**Dataset extract:**

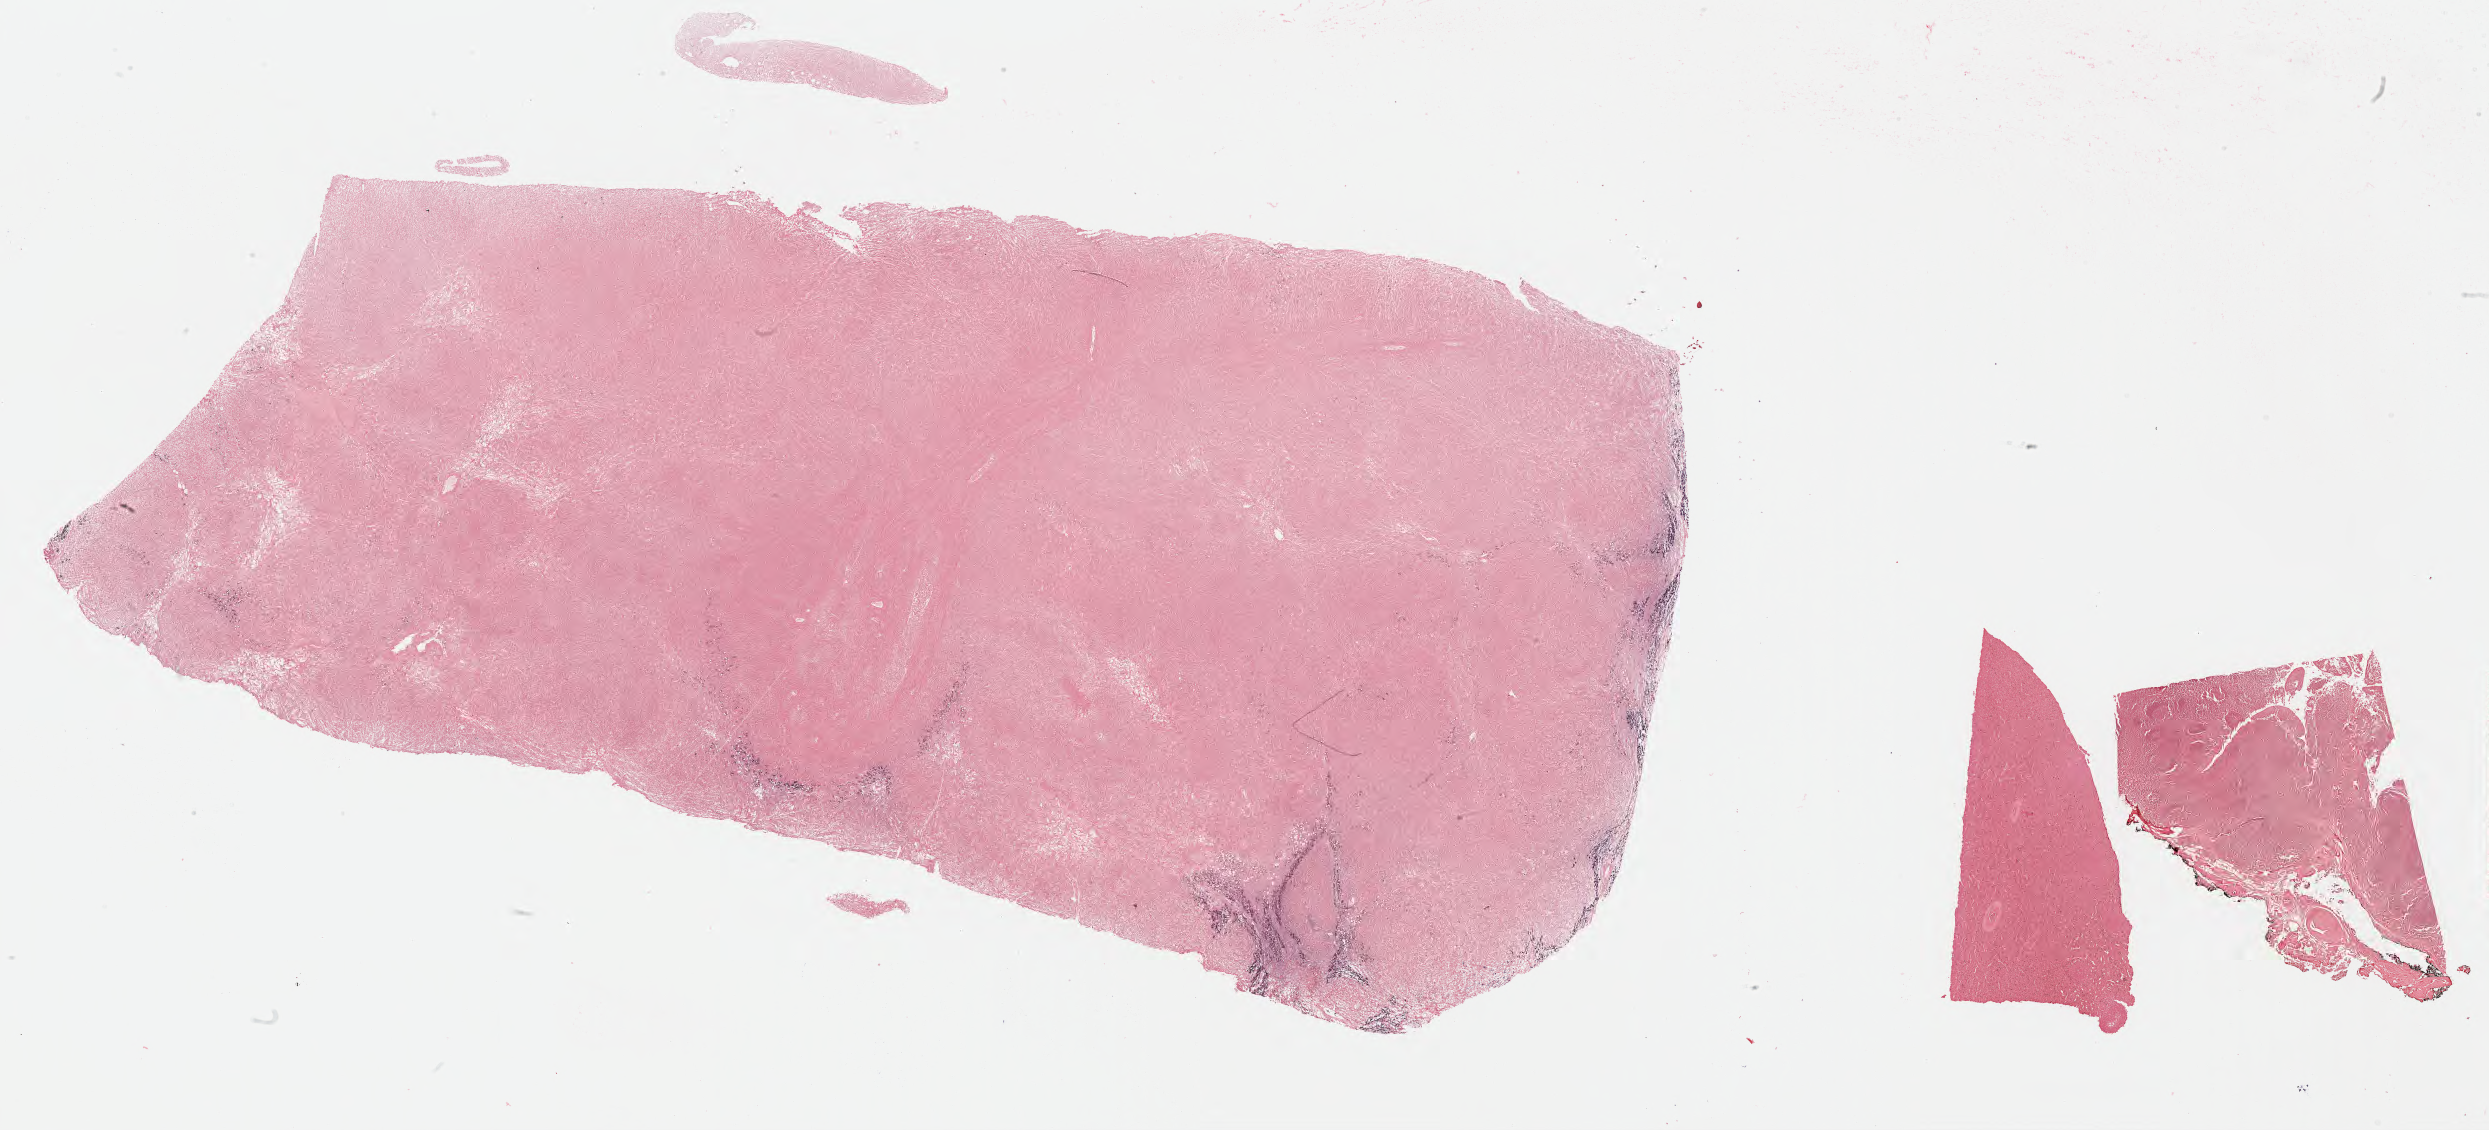
Whole-slide image, Epstein–Barr virus-encoded RNA (EBER) in-situ hybridisation, a low-resolution overview of the entire scanned area, about 40.3 x 18.3 mm, specimen: tumor tissue. Male patient, aged 39.
Diagnosis: Diffuse large B-cell lymphoma, NOS.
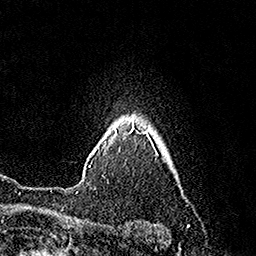
Breast MRI (dynamic contrast-enhanced), one axial slice; cropped to one breast; dynamic contrast-enhanced series, time point 2 of 7 at this slice position (early post-contrast); 1.5 T; TE 3.6 ms, TR 7.3 ms; 1 mm slice thickness; 256 × 256 image matrix. Female patient.
Outlined on this slice (semi-automatic segmentation, software-assisted and operator-edited):
- enhancing-tissue mask used for the functional tumour volume (all voxels passing the contrast-enhancement thresholds inside the analysis volume; usually the tumour): box from (x=89, y=128) to (x=130, y=167) px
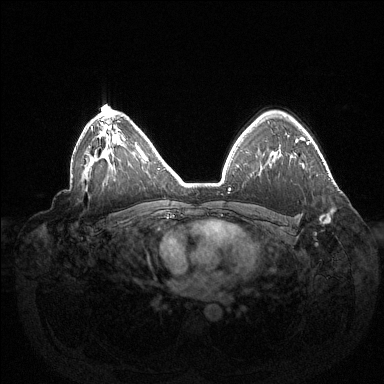
Breast MRI (dynamic contrast-enhanced), one axial slice; position 97 of 144 along the scan axis; dynamic contrast-enhanced series, time point 2 of 6 at this slice position (early post-contrast); 1.5 T; TE 1.5 ms, TR 4.6 ms; 1.2 mm slice thickness; 384 × 384 image matrix, field of view 420 × 420 mm. Female patient.
Annotated regions visible in this slice (semi-automatically segmented with operator editing):
- enhancing-tissue mask used for the functional tumour volume (all voxels passing the contrast-enhancement thresholds inside the analysis volume; usually the tumour): bounding box [x1, y1, x2, y2] px = [320, 215, 330, 223]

**Exercise:**
Could you print the whole listing again, exactly, leaving the pictures out?

**Expected output:**
Whole-slide image, Epstein–Barr virus-encoded RNA (EBER) in-situ hybridisation, a low-resolution overview of the entire scanned area, about 40.3 x 18.3 mm, specimen: tumor tissue. Male patient, aged 39.
Diagnosis: Diffuse large B-cell lymphoma, NOS.
Breast MRI (dynamic contrast-enhanced), one axial slice; cropped to one breast; dynamic contrast-enhanced series, time point 2 of 7 at this slice position (early post-contrast); 1.5 T; TE 3.6 ms, TR 7.3 ms; 1 mm slice thickness; 256 × 256 image matrix. Female patient.
Outlined on this slice (semi-automatic segmentation, software-assisted and operator-edited):
- enhancing-tissue mask used for the functional tumour volume (all voxels passing the contrast-enhancement thresholds inside the analysis volume; usually the tumour): box from (x=89, y=128) to (x=130, y=167) px
Breast MRI (dynamic contrast-enhanced), one axial slice; position 97 of 144 along the scan axis; dynamic contrast-enhanced series, time point 2 of 6 at this slice position (early post-contrast); 1.5 T; TE 1.5 ms, TR 4.6 ms; 1.2 mm slice thickness; 384 × 384 image matrix, field of view 420 × 420 mm. Female patient.
Annotated regions visible in this slice (semi-automatically segmented with operator editing):
- enhancing-tissue mask used for the functional tumour volume (all voxels passing the contrast-enhancement thresholds inside the analysis volume; usually the tumour): bounding box [x1, y1, x2, y2] px = [320, 215, 330, 223]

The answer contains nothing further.